Chile y la crisis económica: Las tareas pendientes

Axel Kaiser dice que "De no tomarse medidas, la rigidez que exhibe el mercado laboral chileno hará que el ajuste se realice por la vía del empleo, tal como ocurrió en la crisis asiática, donde la tasa de desocupación superó con holgura el 10%".

Por Axel Kaiser

Con cerca de 40 mil millones de dólares en reservas acumuladas en la época de bonanza del cobre, el margen de maniobra de la economía chilena frente a la crisis se compara muy favorablemente con el de otros países de la región. Sin embargo, la posición de ventaja relativa de Chile no significa, a diferencia de lo que ha sugerido el Ministro de Hacienda Andrés Velasco, que el país pueda sortear la crisis sin verse mayormente afectado. Cabe recordar que en 1997 cuando comenzó la crisis asiática el entonces presidente Eduardo Frei anunció que Chile se encontraba “blindado” y que no sufriría los efectos de la crisis.

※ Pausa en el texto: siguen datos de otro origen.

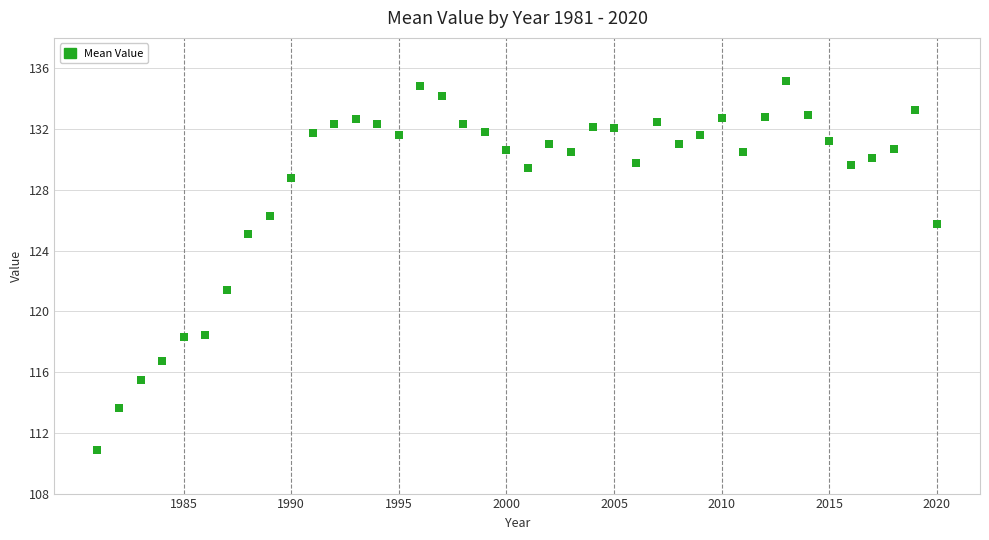

What is the range of Y values (max minus min)?

24.3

Poco tiempo después, producto de un manejo económico interno desprolijo, el país se encontraba en recesión y jamás volvió a recuperar la tasa de crecimiento del 7% anual que exhibía hasta 1997.

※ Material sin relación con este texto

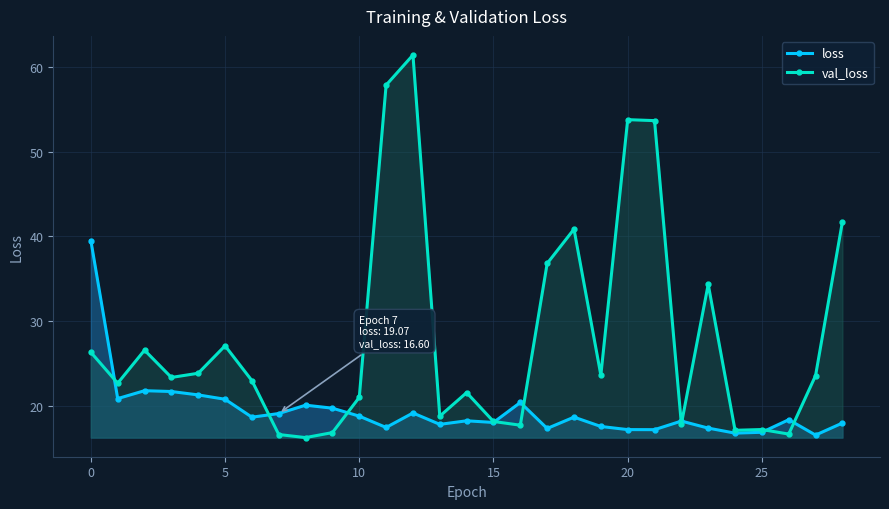

True or false: val_loss has more than 0 points higher than both neighbors.

True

A pesar de la aparente solidez con que el país enfrenta el actual escenario, el Banco Central del país en el informe de noviembre de este año volvió a corregir a la baja las proyecciones de crecimiento para el año 2009, esta vez de un rango de entre 3,5% y 4,5% a un rango de entre 2% y 3%. Mientras tanto, estimaciones del Economist Intelligence Unit pronostican un crecimiento de 1%, lo que podría dejar a la economía chilena al borde de la recesión.1

En ese contexto existen factores de gran relevancia que podrían afectar negativamente el desempeño económico chileno frente a la crisis y que no están siendo atendidos por el gobierno. Uno de ellos es la pérdida del potencial productivo en la última década, lo que ha impactado negativamente en la capacidad de generar riqueza y crear empleos. Según la Cámara de Comercio de Santiago, el impulso competitivo parece haber abandonado a la economía del país. Las cifras avalan esta afirmación. Luego de un incremento en la productividad total de factores cercana al 4% para el período 1991-1995, esta se desplomó en un 3,8% en el período 1996-2000 situándose en un magro 0,2%. Con una leve mejora en el período 2000-2005, la productividad cayó nuevamente en los años 2006 y 2007 ubicándose en un -0,7% y -0,3% respectivamente, tendencia negativa que se confirma con el -0,5% proyectado para el año 2008.2

Particularmente sintomático resulta que el crecimiento negativo de la productividad de la economía chilena se haya verificado en los años en que el país tuvo los mejores términos de intercambio de su historia y las mejores condiciones de crédito. Este fenómeno da cuenta de problemas endógenos que dicen relación con la proliferación de regulaciones, la ineficiencia del aparato estatal y particularmente, con la rigidez laboral. Este último factor ha pasado a ser el talón de Aquiles de la economía chilena y uno de los aspectos de mayor preocupación de cara a la crisis económica.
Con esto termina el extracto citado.